The output here is complicated, because the function we're evaluating is complicated. The key to "deciphering" this traceback is to look for the places where the traceback touches our implementation.
In particular here, the output above indicates that NaN values arise during the gradient update:
<ipython-input-9-b5b28eeeadf6> in train_step()
14 loss, grads = nnx.value_and_grad(vae_loss)(model, x)
---> 15 optimizer.update(grads)
16 return loss
and further down from this, the details of the gradient update step where the NaN is arising:
/usr/local/lib/python3.10/dist-packages/optax/tree_utils/_tree_math.py in <lambda>()
280 lambda g, t: (
--> 281 (1 - decay) * (g**order) + decay * t if g is not None else None
282 ),
This suggests that the gradient is returning values that lead to NaN during the model update. Typically, this would come about when the gradient itself is for some reason diverging.

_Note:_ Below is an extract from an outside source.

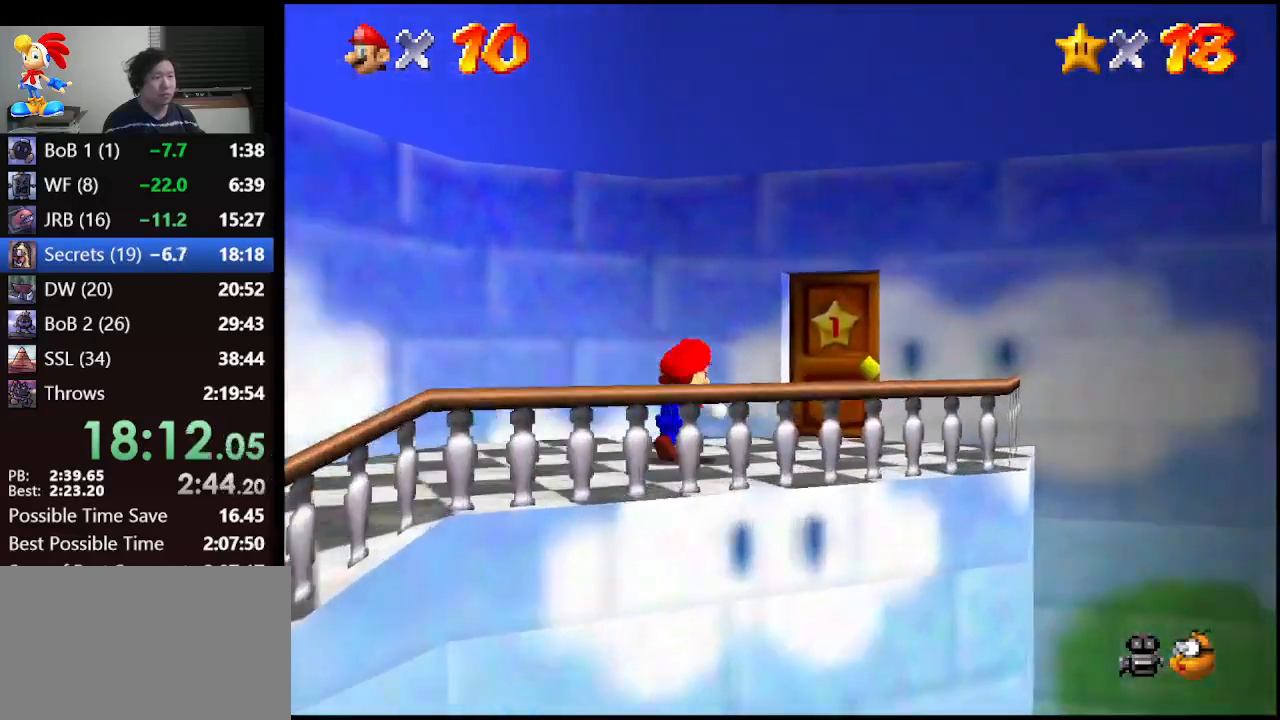
{"buttons": [], "left_stick": "up", "events": [[267, "left_stick", "up"]]}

A diverging gradient means that something with the loss function may be amiss. Previously, we had loss=NaN at iteration 500. Let's print the progress up to this point:
model = VAE(
image_shape=(8, 8),
hidden_size=32,
latent_size=8,
rngs=nnx.Rngs(0, noise=1),
)
optimizer = nnx.Optimizer(model, optax.adam(1e-3))
for epoch in range(501):
loss = train_step(model, optimizer, images_train)
if epoch % 50 == 0:
print(f'Epoch {epoch} loss: {loss}')
Epoch 0 loss: 16745235.0 Epoch 50 loss: 19.595727920532227 Epoch 100 loss: -13.440512657165527 Epoch 150 loss: -145.24871826171875 Epoch 200 loss: -683.0828247070312 Epoch 250 loss: -2291.444091796875 Epoch 300 loss: -6880.775390625
It looks like the loss value is decreasing toward negative infinity until the point where the values are no longer well-represented by floating point math.
At this point, we may wish to inspect the values within the loss function itself to see where the diverging loss might be coming from.
In typical Python programs we can do this by inserting either a print statement or a breakpoint in the loss function. This may look something like this:
def vae_loss(model: VAE, x: jax.Array):
logits, mean, std = model(x)
kl_loss = jnp.mean(0.5 * jnp.mean(
-jnp.log(std ** 2) - 1.0 + std ** 2 + mean ** 2, axis=-1))
reconstruction_loss = jnp.mean(
optax.sigmoid_binary_cross_entropy(logits, x)
)
print("kl loss", kl_loss)
print("reconstruction loss", reconstruction_loss)
return reconstruction_loss + 0.1 * kl_loss
model = VAE(
image_shape=(8, 8),
hidden_size=32,
latent_size=8,
rngs=nnx.Rngs(0, noise=1),
)
optimizer = nnx.Optimizer(model, optax.adam(1e-3))
train_step(model, optimizer, images_train)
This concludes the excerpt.